In a transistor if #I_c/I_e=alpha# and #I_c/I_b=beta#, if #alpha# varies between #(20)/(21)# and #(100)/(101)#, then the value of #beta# lied between?

1 Answer
Mar 1, 2017

#20 and 100#

Explanation:

Representative circuit in Common emitter amplifier configuration is given below
dnatechindia.com

Given is the ratio of #I_c/I_b=beta#
And the ratio of #I_c/I_e= alpha#

From above expressions we have
#I_c=beta I_b=alphaI_e# .....(1)

In this configuration, the current flowing out of the transistor must be equal to the currents flowing into the transistor.
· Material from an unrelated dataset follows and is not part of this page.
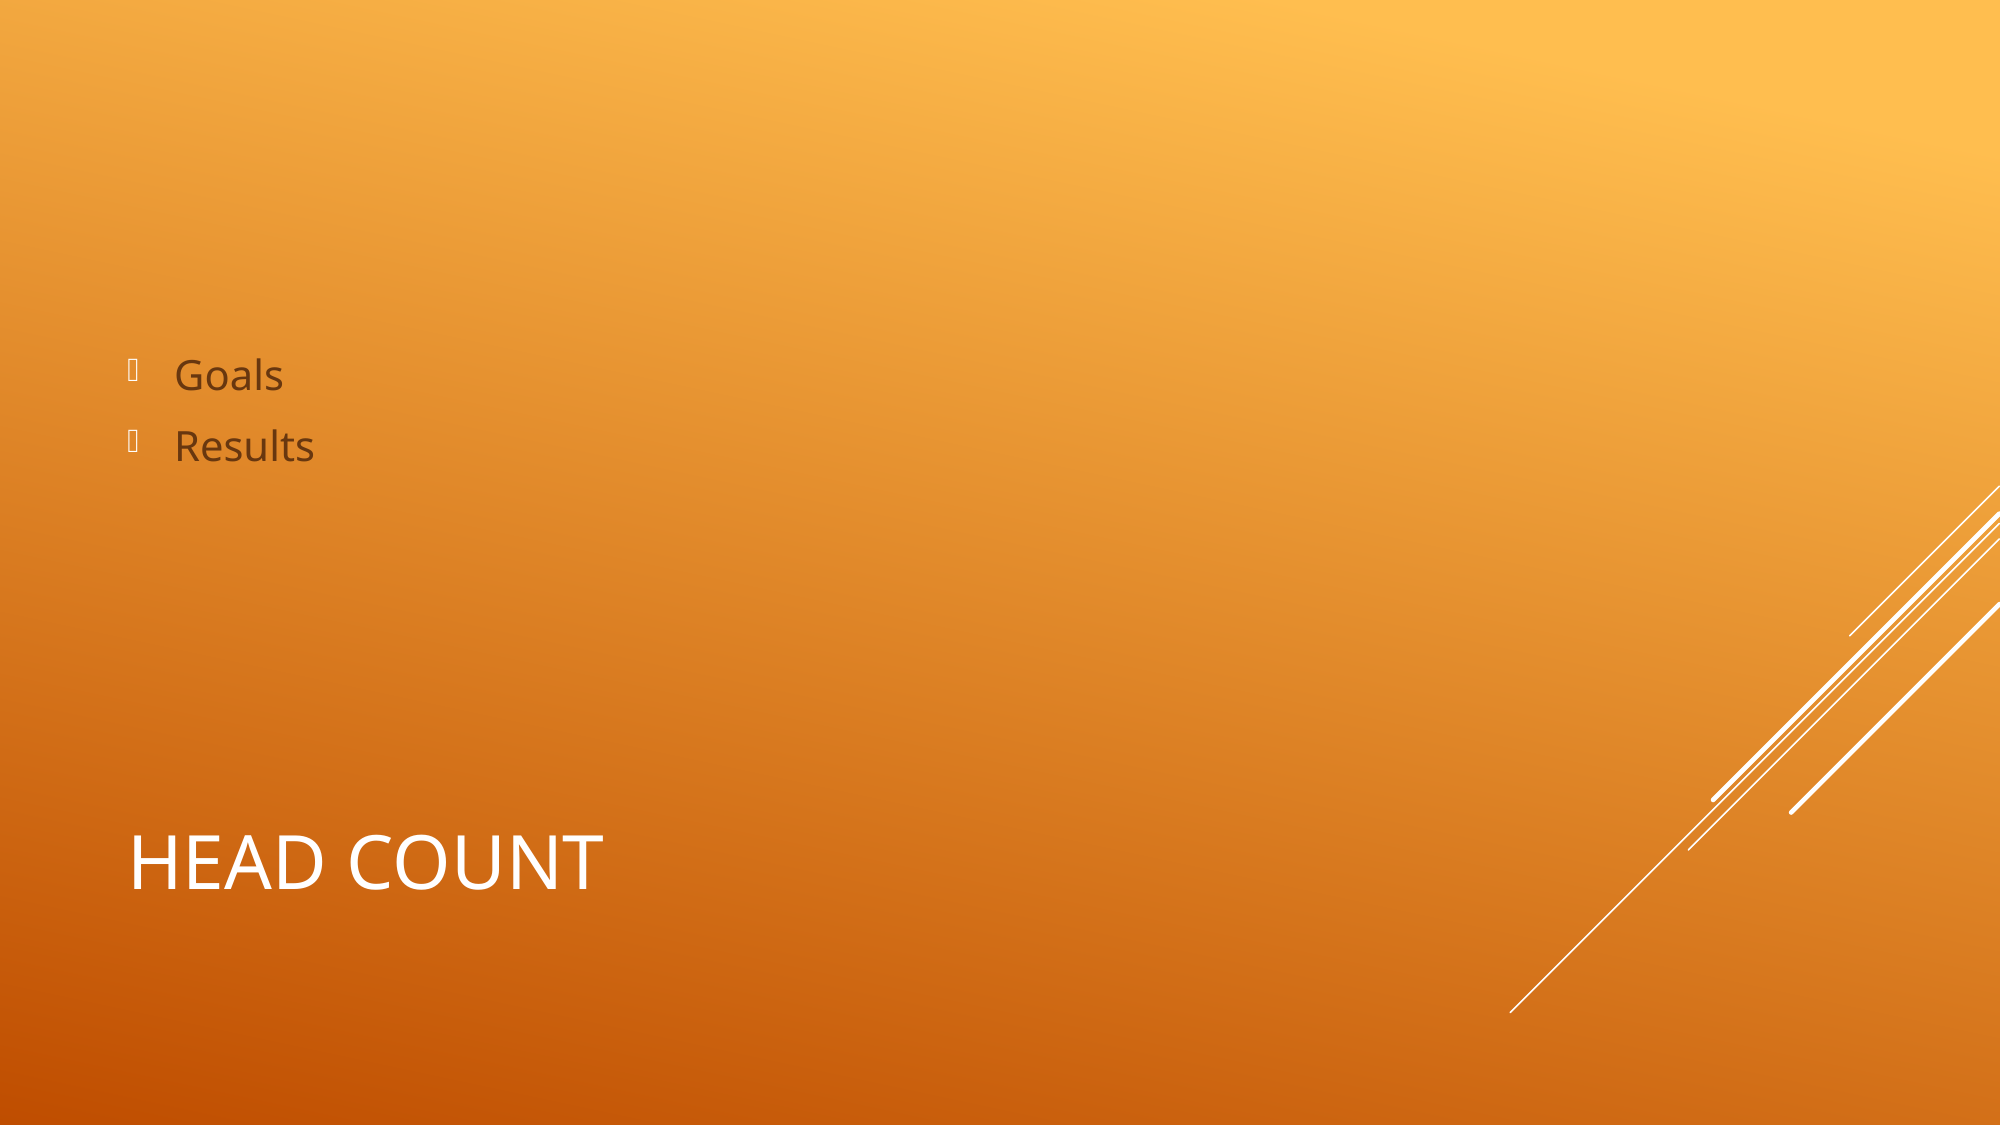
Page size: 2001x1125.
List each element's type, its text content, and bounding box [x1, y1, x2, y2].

title Head Count [112, 736, 1513, 984]
list Goals Results [112, 112, 1513, 706]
As such we have

#I_e = I_c + I_b# .....(2)

To have a combined the expression for #α and β# we divide both sides of (2) by #I_b# and use (1) to get

#I_e/I_b = (I_c + I_b)/I_b#
#=>beta/alpha=beta+1#
#=>beta=alphabeta+alpha#

#=>beta=alpha/(1-alpha)#

For #alpha=20/21#

#beta=(20/21)/(1-20/21)=20#

Again for #alpha=100/101#
#beta=(100/101)/(1-100/101)=100#
.-.-.-.-.-.-.-.-.-.-.-.-.-.-.-.-.-.-.-

Note: value of #alpha# will always be#<1#.
and typically, #beta# values lie between #20 and 200# for most general purpose transistors.